April 14 – 20, 1861Read the rest here.
Fort Sumter has capitulated. Major Anderson’s gallant band of troops have arrived in New York, where a crowd counted in the tens of thousands jammed the never more determinedly named Union Square to salute his bullet-torn flag. Now the Stars and Bars, the newfangled flag of the Confederacy, ripples in the breezes over Charleston Harbor. But the battle that ended that crisis has resolved only a minor issue, clearing the stage for a conflict that promises to be ever so much more lethal.
The battle has galvanized both sides. Southerners, who are seldom reluctant to boast about their fighting skills or to invent occasions to demonstrate them, have been crowing like a rooster who has made a thousand suns arise. The Atlanta Confederacy wrote, “If the fanatical Nigger Republican North is resolved to force [war] upon us, we are ready to meet it.” Governor Francis Pickens of South Carolina — a man whose ridiculous wig and ham-handed leadership were much mocked by Charleston’s elites during the Sumter crisis, but who is now lauded as one of the many fathers of this glorious victory — thumped his chest and boasted, “Let it lead to what it might, even if it leads to blood and ruin. … We have defeated their twenty millions, we have met them and conquered them. We have humbled the flag of the United States before the Palmetto and the Confederate.”

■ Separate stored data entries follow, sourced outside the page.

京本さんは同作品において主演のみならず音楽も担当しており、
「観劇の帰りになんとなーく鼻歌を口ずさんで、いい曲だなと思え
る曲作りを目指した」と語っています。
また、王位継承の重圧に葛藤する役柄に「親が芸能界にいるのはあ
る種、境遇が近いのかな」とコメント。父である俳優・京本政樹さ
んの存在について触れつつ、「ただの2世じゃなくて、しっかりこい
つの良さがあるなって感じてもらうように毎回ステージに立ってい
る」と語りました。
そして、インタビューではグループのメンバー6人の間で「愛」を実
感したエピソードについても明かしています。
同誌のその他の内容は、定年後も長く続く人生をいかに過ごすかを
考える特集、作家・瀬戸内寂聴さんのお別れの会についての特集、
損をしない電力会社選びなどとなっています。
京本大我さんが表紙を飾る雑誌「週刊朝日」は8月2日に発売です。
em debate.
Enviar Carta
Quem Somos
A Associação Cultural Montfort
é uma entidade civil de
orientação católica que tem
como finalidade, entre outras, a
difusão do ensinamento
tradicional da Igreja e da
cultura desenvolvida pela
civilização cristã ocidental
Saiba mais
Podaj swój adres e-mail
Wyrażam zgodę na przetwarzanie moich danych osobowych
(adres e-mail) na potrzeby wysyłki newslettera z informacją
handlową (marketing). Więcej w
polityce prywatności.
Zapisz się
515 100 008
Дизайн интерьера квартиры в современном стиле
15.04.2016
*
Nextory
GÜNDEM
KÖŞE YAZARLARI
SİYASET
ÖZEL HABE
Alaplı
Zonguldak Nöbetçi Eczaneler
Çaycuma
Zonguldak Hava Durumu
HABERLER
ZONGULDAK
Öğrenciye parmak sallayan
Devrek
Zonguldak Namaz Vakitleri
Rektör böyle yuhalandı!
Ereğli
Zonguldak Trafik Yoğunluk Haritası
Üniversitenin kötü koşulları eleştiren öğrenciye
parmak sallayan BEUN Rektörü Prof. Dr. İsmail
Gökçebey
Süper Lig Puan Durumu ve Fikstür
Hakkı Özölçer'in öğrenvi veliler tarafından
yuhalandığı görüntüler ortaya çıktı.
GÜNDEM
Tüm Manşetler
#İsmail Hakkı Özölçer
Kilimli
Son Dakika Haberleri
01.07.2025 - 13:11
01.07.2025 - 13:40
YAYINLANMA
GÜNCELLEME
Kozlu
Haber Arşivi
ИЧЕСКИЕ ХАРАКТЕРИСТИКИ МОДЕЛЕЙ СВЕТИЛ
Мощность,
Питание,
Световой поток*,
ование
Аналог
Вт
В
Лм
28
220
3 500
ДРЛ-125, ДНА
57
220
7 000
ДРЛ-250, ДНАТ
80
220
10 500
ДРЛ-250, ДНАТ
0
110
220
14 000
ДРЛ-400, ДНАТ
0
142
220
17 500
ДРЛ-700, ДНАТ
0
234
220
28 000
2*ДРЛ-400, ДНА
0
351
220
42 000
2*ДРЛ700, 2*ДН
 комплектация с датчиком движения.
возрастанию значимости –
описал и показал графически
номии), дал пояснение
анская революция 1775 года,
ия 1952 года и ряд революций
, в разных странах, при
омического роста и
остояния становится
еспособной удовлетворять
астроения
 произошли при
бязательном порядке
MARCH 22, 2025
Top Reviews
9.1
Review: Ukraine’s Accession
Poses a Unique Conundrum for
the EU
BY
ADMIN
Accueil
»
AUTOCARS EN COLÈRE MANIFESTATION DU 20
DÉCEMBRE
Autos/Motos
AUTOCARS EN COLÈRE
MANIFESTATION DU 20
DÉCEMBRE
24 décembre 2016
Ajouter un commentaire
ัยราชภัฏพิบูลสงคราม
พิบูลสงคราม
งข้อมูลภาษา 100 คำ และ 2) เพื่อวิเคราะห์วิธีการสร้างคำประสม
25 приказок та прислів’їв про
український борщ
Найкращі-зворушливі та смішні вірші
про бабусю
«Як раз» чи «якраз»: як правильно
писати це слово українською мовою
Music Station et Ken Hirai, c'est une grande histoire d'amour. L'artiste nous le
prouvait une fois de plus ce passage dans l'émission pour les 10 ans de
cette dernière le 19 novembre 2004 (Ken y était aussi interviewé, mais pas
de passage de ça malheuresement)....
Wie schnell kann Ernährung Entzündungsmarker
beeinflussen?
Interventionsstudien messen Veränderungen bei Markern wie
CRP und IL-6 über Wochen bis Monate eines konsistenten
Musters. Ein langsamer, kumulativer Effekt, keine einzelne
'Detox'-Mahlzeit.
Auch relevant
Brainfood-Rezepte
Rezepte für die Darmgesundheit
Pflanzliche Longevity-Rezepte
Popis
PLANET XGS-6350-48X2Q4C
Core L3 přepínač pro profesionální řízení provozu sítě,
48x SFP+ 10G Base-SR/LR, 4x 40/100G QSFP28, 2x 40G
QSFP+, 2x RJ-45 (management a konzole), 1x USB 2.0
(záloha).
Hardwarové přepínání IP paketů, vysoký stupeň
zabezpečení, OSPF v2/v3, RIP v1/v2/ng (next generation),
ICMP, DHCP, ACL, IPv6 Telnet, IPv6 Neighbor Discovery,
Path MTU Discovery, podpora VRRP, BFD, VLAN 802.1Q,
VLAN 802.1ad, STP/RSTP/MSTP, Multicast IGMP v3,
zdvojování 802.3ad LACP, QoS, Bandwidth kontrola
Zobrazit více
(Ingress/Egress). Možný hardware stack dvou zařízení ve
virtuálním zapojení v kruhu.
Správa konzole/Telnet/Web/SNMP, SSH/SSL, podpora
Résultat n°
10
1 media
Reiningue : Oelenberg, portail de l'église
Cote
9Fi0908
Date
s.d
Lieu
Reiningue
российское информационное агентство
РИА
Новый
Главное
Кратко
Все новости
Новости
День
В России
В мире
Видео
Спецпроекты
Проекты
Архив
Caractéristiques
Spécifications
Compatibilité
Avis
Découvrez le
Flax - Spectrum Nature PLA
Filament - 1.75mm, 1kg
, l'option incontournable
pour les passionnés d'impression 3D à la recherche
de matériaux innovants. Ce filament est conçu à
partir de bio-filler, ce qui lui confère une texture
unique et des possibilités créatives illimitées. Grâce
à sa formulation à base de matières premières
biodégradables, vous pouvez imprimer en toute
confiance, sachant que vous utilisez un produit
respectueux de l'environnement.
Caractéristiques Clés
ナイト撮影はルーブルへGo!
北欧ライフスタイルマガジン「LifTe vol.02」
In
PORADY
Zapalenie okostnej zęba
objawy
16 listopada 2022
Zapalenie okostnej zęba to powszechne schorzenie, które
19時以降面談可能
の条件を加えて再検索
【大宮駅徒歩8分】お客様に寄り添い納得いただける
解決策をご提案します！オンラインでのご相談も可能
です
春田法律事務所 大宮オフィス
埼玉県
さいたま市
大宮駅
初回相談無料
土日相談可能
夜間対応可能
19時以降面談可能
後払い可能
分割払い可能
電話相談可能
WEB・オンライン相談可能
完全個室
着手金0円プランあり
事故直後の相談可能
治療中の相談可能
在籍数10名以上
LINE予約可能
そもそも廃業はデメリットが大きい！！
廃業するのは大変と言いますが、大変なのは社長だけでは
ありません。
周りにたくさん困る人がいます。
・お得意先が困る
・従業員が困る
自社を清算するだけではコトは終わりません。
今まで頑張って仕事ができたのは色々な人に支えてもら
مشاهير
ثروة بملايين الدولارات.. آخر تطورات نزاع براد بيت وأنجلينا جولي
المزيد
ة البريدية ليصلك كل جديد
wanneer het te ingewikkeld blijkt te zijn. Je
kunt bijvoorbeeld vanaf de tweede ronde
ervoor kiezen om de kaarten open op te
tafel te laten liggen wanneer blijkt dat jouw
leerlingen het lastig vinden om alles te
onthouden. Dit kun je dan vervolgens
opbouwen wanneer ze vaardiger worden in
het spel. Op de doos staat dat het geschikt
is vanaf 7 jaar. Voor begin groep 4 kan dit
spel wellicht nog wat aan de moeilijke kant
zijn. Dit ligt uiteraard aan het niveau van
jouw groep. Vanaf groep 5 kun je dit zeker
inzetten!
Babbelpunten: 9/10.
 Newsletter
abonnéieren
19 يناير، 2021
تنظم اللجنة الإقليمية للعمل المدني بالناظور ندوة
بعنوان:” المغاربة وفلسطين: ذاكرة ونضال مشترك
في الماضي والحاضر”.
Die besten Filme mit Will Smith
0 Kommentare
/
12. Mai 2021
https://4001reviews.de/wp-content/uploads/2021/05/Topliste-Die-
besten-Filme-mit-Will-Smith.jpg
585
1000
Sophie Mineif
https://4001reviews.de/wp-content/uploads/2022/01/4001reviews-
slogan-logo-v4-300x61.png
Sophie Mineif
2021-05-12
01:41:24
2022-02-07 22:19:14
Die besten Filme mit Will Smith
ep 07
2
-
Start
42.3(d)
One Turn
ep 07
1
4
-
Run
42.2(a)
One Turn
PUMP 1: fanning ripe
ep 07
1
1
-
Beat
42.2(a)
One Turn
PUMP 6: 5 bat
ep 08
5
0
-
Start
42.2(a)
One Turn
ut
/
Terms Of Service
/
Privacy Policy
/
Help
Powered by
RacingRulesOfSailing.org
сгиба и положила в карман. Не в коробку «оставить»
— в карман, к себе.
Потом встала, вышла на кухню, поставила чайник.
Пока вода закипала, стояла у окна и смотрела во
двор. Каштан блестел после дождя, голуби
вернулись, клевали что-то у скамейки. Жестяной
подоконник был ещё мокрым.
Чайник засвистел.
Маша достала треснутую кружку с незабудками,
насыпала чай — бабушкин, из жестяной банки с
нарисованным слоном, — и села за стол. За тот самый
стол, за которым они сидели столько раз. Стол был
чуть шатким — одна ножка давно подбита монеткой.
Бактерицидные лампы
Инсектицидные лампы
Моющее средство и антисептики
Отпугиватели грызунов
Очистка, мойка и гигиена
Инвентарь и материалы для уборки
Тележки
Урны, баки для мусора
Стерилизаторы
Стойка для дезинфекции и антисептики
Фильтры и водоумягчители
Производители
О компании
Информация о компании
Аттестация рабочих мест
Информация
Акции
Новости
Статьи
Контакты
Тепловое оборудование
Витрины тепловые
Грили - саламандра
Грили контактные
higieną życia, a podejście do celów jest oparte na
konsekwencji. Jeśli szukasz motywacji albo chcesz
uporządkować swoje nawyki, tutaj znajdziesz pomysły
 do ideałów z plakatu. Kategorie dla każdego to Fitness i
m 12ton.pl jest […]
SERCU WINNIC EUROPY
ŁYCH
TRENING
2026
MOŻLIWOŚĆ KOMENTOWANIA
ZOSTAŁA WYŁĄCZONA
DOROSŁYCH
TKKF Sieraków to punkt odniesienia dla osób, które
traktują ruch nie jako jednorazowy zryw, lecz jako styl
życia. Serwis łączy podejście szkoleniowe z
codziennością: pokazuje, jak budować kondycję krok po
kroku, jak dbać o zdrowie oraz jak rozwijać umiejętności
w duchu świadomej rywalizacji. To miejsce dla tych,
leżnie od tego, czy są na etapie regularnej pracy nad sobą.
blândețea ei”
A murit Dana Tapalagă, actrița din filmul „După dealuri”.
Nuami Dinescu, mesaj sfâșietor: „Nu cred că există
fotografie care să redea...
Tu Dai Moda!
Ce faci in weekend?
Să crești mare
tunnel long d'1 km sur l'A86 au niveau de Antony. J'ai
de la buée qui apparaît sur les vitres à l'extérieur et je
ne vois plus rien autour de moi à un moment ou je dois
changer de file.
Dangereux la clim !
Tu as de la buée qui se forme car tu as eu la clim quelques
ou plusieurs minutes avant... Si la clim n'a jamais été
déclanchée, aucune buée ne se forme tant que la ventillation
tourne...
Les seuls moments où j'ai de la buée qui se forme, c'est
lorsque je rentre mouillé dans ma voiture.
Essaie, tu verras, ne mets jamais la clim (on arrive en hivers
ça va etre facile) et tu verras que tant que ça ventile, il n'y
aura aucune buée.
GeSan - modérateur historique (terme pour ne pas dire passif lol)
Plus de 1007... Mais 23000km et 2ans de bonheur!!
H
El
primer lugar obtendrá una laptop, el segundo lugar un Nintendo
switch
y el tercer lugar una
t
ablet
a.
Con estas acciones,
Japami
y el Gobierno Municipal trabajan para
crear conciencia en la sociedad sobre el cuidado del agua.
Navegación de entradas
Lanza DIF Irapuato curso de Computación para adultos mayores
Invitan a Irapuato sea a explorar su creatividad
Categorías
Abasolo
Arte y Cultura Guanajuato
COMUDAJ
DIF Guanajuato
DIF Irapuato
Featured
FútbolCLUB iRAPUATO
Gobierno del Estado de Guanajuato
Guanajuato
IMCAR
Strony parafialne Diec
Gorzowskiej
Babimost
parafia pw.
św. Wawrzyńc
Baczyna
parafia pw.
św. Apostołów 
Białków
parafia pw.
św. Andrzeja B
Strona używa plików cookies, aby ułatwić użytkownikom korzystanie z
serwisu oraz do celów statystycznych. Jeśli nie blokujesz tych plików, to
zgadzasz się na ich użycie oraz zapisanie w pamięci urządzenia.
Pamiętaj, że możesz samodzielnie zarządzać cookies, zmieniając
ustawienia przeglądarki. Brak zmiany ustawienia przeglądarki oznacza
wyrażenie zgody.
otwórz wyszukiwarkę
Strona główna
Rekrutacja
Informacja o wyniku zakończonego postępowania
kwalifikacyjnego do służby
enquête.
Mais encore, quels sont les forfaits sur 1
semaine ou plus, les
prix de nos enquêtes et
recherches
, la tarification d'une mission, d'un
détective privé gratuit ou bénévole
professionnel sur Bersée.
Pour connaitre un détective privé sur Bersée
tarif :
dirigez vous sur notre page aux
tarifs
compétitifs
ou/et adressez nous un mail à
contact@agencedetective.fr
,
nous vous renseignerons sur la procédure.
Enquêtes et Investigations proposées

But Major Anderson’s steely defense of Sumter and the insult inflicted on Old Glory have inspired the North as well. “All squeamish sentimentality should be discarded, and bloody vengeance wreaked upon the heads of the contemptible traitors,” said the Columbus (Ohio) Daily Capital City Fact. Said Senator Stephen Douglas, the president’s erstwhile electoral rival, “There can be no neutrals in this war, only patriots or traitors.” Everywhere in the North, flags and bunting were hung from every window and porch rail; in Pittsburgh, lampposts sported nooses, sashed with the slogan “Death to Traitors!” The word seldom spoken as states seceded is now on every lip.